● **Written tasks**:
A) Using the Polaris earnings release below, answer each question briefly:
(i) By how many basis points did the gross margin percentage improve?
(ii) What did sales from continuing operations total for the second quarter of 2007?
(iii) In which quarter does the company expect to begin production of its new Victory Vision bikes?
B) Translate this sentence from the Polaris earnings release below into Spanish: "This product’s acceptance in the marketplace has exceeded our expectations."

● **Document**:
"""
Second Quarter Highlights:
  Reported earnings per diluted share from continuing operations increased 17 percent to $0.62, from $0.53 per diluted share last year
 
  Gross margin percentage improved 130 basis points to 23.0% due primarily to positive product mix changes
 
  Guidance for full year 2007 earnings from continuing operations raised to $2.95 to $3.05 per diluted share on expected sales growth of 3 to 5 percent for full year 2007
     MINNEAPOLIS (July 17, 2007) — Polaris Industries Inc. (NYSE: PII) today reported second quarter net income from continuing operations of $22.9 million, or $0.62 per diluted share, for the quarter ended June 30, 2007. By comparison, 2006 second quarter net income from continuing operations was $22.7 million, or $0.53 per diluted share. Sales from continuing operations for the second quarter 2007 totaled $376.9 million, a decrease of two percent from last year’s second quarter sales from continuing operations of $384.3 million. Reported net income for the 2007 second quarter, including discontinued operations was $22.7 million, or $0.62 per diluted share compared to net income of $20.6 million, or $0.48 per diluted share in the second quarter of 2006.
     “Our second quarter 2007 results reflect our ongoing success in the execution of our 2007 business plan. We are pleased with the continued momentum that we witnessed during the second quarter, and expect these successes to drive results in the second half of the year,” commented Tom Tiller, Chief Executive Officer. “Despite continuing challenges in the overall North American core ATV market, the ATV inventory levels of Polaris dealers continued downward during the quarter. Our market share gains in the first half of 2007, increased sales of higher margin products and strong demand on new product introductions gives us confidence.”
     “The new Polaris products unveiled in January 2007 have been extremely well received by our dealers and customers. During the second quarter we began shipping the all new RANGER RZR™, a sporty recreational side-by-side vehicle. This product’s acceptance in the marketplace has exceeded our expectations. As a result, we have accelerated the start-up of production of the RANGER RZR™ while at the same time maintaining the high quality standards we expect in all our products,” added Mr. Tiller. “For the Victory Vision Street™ and Victory Vision Tour™, our all-new 2008 luxury touring motorcycles, our dealers have begun taking consumer deposits even though the new bikes won’t be available until the fall of this year. Here too, we are very pleased with the initial market reaction to this very significant new product in the luxury touring motorcycle category. We continue to remain encouraged by the growth we have experienced in our Victory business,

 


 

despite the weaker overall motorcycle industry, and expect to begin production of our new Victory Vision bikes in the third quarter.”
"""
● **Given information**:
"""
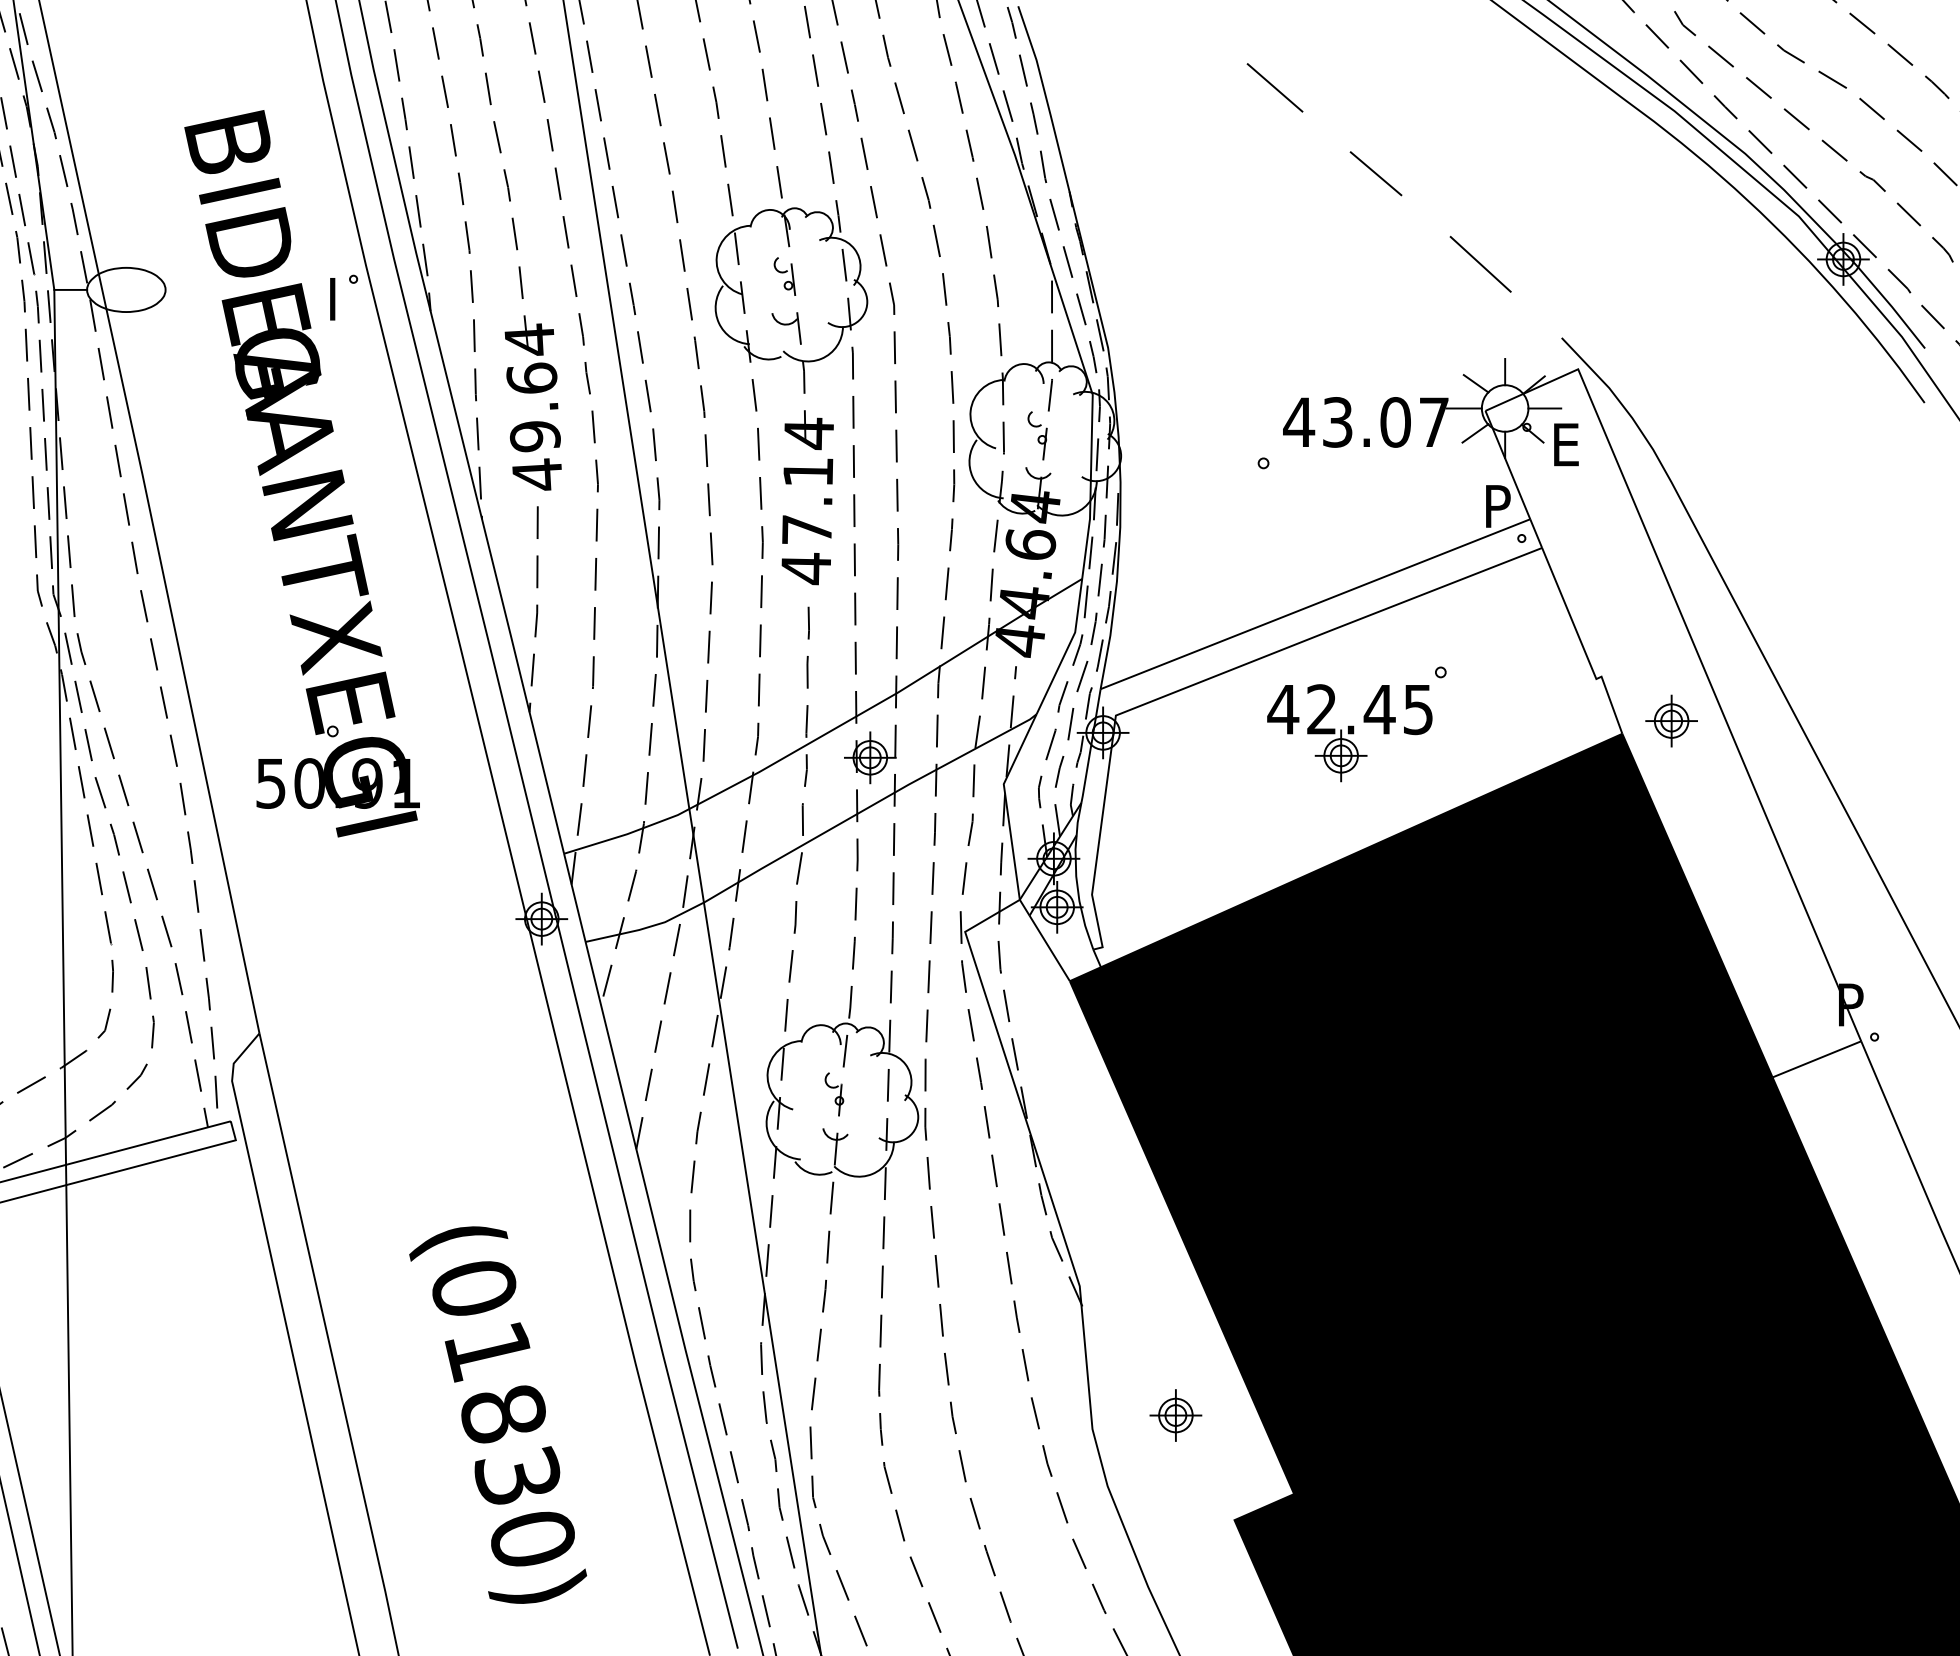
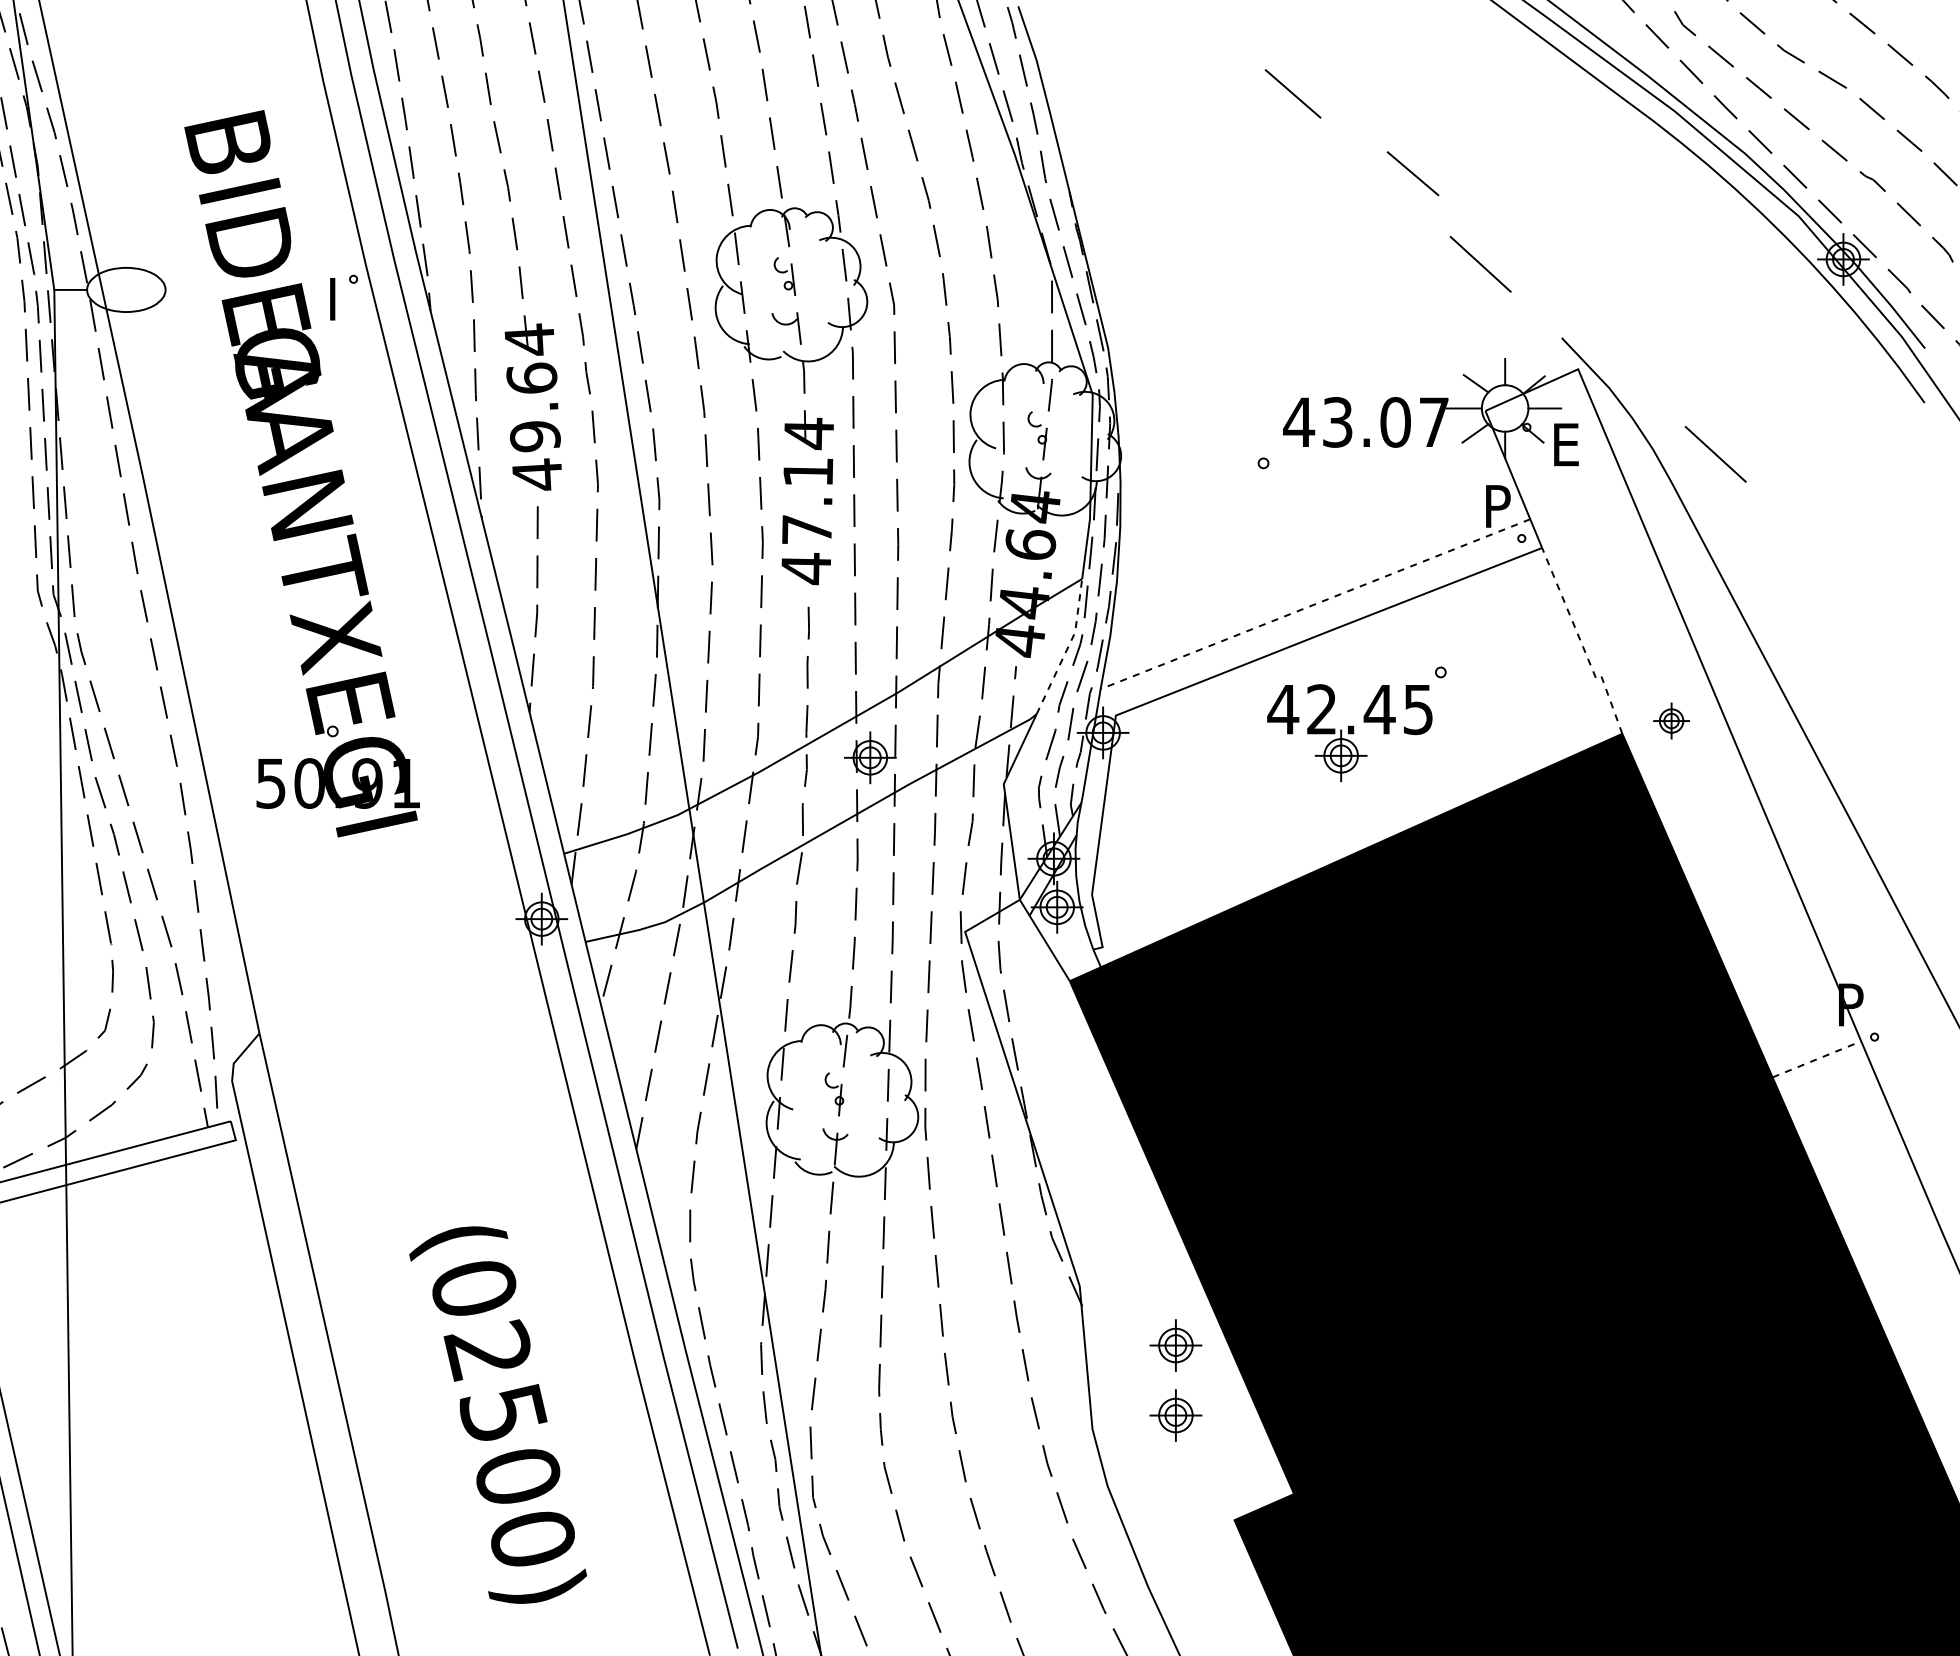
line at (1274, 87) position: (1274, 87) -> (1292, 93)
line at (1375, 173) position: (1375, 173) -> (1412, 173)
line at (1715, 454): none -> present
line at (1314, 604): solid -> dashed
line at (1582, 644): solid -> dashed
line at (1067, 648): solid -> dashed
part at (1671, 720) size: 53x54 px -> 37x38 px
line at (1816, 1059): solid -> dashed
part at (1175, 1345): none -> present
text at (501, 1411): (01830) -> (02500)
"""
● **Final results**:
A)
(i) 130 basis points
(ii) $376.9 million
(iii) The third quarter

B) La aceptación de este producto en el mercado ha superado nuestras expectativas.